Graptopetalum pachyphyllum does not require any dormancy period and will continue to grow year-round in bright light or full sun.
There is no need to give your plant a ‘resting’ period when it seems slow-growing, just keep watering regularly during the active growth season until you notice new leaves forming at the base.
For a short winter rest, place your pachyphyllum in a cool room at around 13 degrees Celsius from November until February when it will shed its leaves and enter a period of dormancy. At this time, you should stop watering the plant or give very light infrequent waterings to prevent rot from setting in. Once growth begins in spring you can resume normal watering and feeding.
Flowers & fragrance
One of the best things about graptopetalum pachyphyllum is that it’s one of few members in this genus to produce blooms.
The bell-shaped flowers appear on short stalks and are usually white or pink with yellow tips, though some varieties may have more red tones than others which can make them look very attractive.
The flowers are not particularly fragrant, but graptopetalum pachyphyllum is a popular choice for pot plants as it looks great even if no blooms appear! When the plant does bloom, though, you can enjoy its small white or pink flowers with yellow tips and red veins which have a light lemon fragrance.
Graptopetalum pachyphyllum is one of the slowest growing members in this genus and does not need much maintenance apart from regular watering.
Graptopetalum pachyphyllum is not toxic to pets or humans.
However, it does contain oxalic acid which can irritate skin and eyes so you should wear gloves when handling the plant if your skin is sensitive to this compound.
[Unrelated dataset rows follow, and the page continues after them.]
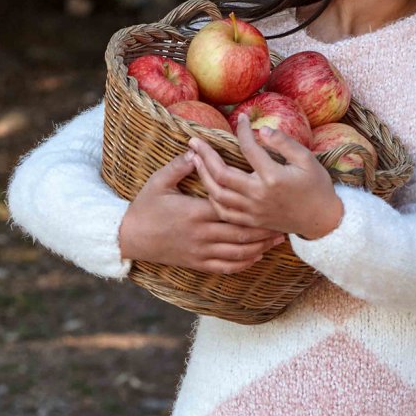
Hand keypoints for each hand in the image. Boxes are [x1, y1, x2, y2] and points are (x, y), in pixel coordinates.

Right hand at [118, 150, 286, 272]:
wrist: (130, 238)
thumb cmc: (145, 207)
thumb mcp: (158, 182)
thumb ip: (179, 166)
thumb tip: (196, 149)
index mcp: (195, 211)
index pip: (231, 208)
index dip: (253, 206)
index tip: (271, 200)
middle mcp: (202, 234)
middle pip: (242, 233)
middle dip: (265, 229)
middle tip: (285, 222)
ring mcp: (201, 251)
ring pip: (238, 252)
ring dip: (261, 247)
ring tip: (278, 239)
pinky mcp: (198, 263)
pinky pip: (227, 267)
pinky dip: (245, 263)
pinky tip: (257, 256)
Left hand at [188, 115, 344, 239]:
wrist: (321, 220)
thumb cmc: (316, 186)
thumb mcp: (307, 159)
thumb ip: (284, 143)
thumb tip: (261, 130)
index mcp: (272, 177)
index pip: (249, 148)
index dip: (242, 130)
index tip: (239, 118)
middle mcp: (258, 195)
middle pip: (221, 173)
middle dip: (205, 154)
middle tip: (194, 140)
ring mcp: (253, 211)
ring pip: (217, 194)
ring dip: (203, 175)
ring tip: (195, 159)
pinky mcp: (251, 221)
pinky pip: (224, 212)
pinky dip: (212, 198)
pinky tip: (208, 185)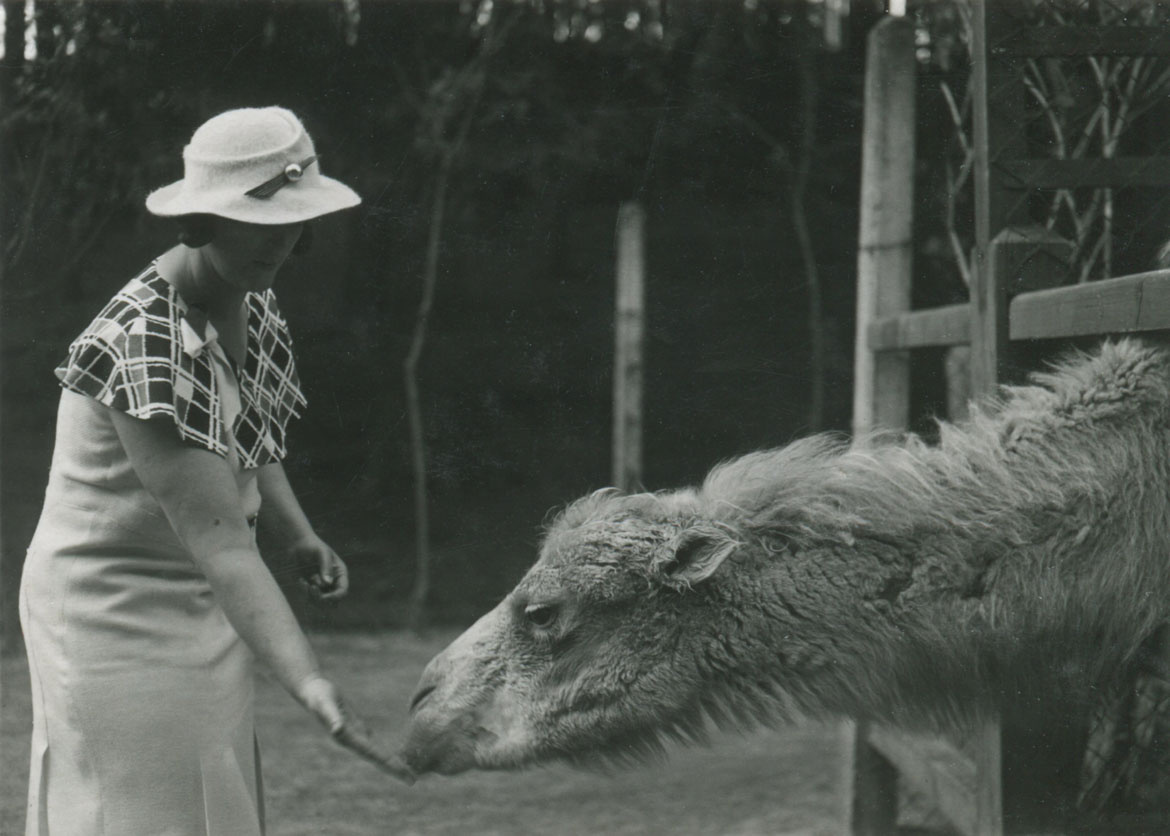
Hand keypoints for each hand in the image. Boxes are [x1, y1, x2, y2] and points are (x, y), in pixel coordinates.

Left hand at [288, 535, 348, 600]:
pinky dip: (304, 592)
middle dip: (322, 600)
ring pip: (320, 604)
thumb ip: (325, 566)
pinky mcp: (309, 588)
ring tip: (304, 582)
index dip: (334, 597)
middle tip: (312, 587)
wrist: (298, 544)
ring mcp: (320, 587)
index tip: (323, 596)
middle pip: (333, 602)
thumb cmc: (313, 545)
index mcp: (340, 574)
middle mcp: (332, 583)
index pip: (342, 592)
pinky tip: (301, 580)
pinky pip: (308, 598)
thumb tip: (327, 583)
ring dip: (311, 596)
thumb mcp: (321, 552)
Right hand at [297, 676, 414, 784]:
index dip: (388, 764)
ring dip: (390, 764)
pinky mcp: (357, 729)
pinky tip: (391, 759)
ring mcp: (355, 736)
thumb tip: (338, 729)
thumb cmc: (319, 696)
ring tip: (406, 773)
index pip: (373, 754)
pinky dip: (384, 754)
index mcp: (348, 738)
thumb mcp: (325, 705)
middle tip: (412, 780)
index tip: (402, 774)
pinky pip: (374, 745)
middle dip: (394, 769)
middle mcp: (352, 741)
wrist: (312, 691)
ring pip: (376, 753)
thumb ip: (332, 717)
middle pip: (377, 758)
Also, make sure any cuts are covered with a waterproof bandage after touching the plant to prevent potential irritation.
To avoid problems, keep your graptopetalum out of reach of children and pets who may rub their eyes or mouth after touching the plant by accident.
USDA Hardiness Zones
Graptopetalum pachyphyllum can be grown outdoors in USDA Hardiness Zones 11-12 where it will remain evergreen throughout the year.
However, if you want to grow your graptopetalum indoors then it’s best suited for zones 14-24 which require winter temperatures below 13 degrees Fahrenheit (-12 degrees Celsius).
Pests and diseases
Graptopetalum pachyphyllum is not particularly prone to pests or diseases, but watch out for mealybugs and scale insects that may appear on indoor plants.
If you notice any signs of an infestation then use a cotton swab dipped in rubbing alcohol (isopropyl) to remove the pests by dabbing them directly. Repeat this process as necessary until all signs of infestation have disappeared and are sure to discard the cotton swabs after use since they can harbor eggs which will continue the infestation cycle if not disposed of properly.
Graptopetalum pachyphyllum is a slow-growing succulent with attractive leaves and small bell-shaped blooms which you won’t need to repot very often.
This plant does not require any dormancy period and can be kept in bright light or full sun, making it an excellent choice for busy gardeners who can’t always pay attention to their plants.